As a nearly 30-year veteran of the advertising field, nothing fascinates me quite so much as a truly misguided marketing effort. It's so difficult to get a really good idea from the concept stage to a place where it actually sees the light of day that I always marvel when a disastrously bad one makes it to a public viewing. I would love to have been present at the meeting where the Sharks' advertising firm presented their concepts. I can see it now: the creative director was there, perhaps deliberately unshaven and definitely wearing designer eyeglasses and shoes whose combined price tag would fund a small coup in a Central American nation. He'd brought a couple of flunkies, definitely the copywriter and the account person working as the client liaison. They probably weren't presenting their concepts on boards unless the Sharks headquarters is old-school and doesn't allow for presentation by projection, but they've brought printouts in the event of technical problems. The Sharks' representatives sit across the conference table, eyeing them dubiously.

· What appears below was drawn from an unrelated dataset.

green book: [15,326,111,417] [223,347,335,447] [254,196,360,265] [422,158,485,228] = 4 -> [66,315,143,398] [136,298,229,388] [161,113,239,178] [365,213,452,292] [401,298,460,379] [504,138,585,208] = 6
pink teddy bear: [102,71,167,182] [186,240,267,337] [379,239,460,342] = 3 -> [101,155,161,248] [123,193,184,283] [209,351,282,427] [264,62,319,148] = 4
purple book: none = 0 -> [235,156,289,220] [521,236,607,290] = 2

The creative director starts his pitch. "Gentlemen, this is your opportunity to really brand the Sharks, to make them unforgettable not just for their performance on the ice but visually, graphically memorable."

The Sharks employees stare at him expectantly. He goes on.

"What did they call IBM? That's right, 'Big Blue!' What do you think of when someone mentions Target? A red bull's eye, right? Companies of all descriptions are associated with the colors that represent them. This is your chance to own a color, and have your fans associate it with you!" The creative director pauses for effect, and then clicks on the clicker to the first image on the projection screen. "I give you: Feel the Teal!"

Alright, maybe it didn't happen exactly that way. It's possible, and much more likely, that they came up with something pretty punchy and a lot more appropriate, but had a couple of back-ups up their sleeve, as any creative team always does. It's also likely that whoever makes marketing decisions for the San Jose Sharks is somewhat more adept at sports than they are at marketing. And it's even more likely that the final decision was made by committee, a sure-fire way to undermine the effectiveness and creative impact of any marketing effort. Sure, the team's uniforms are a greenish blue that can accurately be described as teal. But elevating that aspect of their profile to be the lead component of a campaign is so wrong-headed a way of promoting a hard-core sport like hockey -- especially one whose mascot is the most feared predator on earth -- that I'm astounded that this direction was ever successfully sold. Teal isn't a primary color after all, and it isn't one that could possibly resonate with the target audience of hockey fans. It's like saying "Hope for the Taupe," or "Flambe the lame."

But if anyone ever decides to make a broadway musical based on the TLC series "What Not to Wear," it should open with a rousing production number entitled "Feel the Teal!"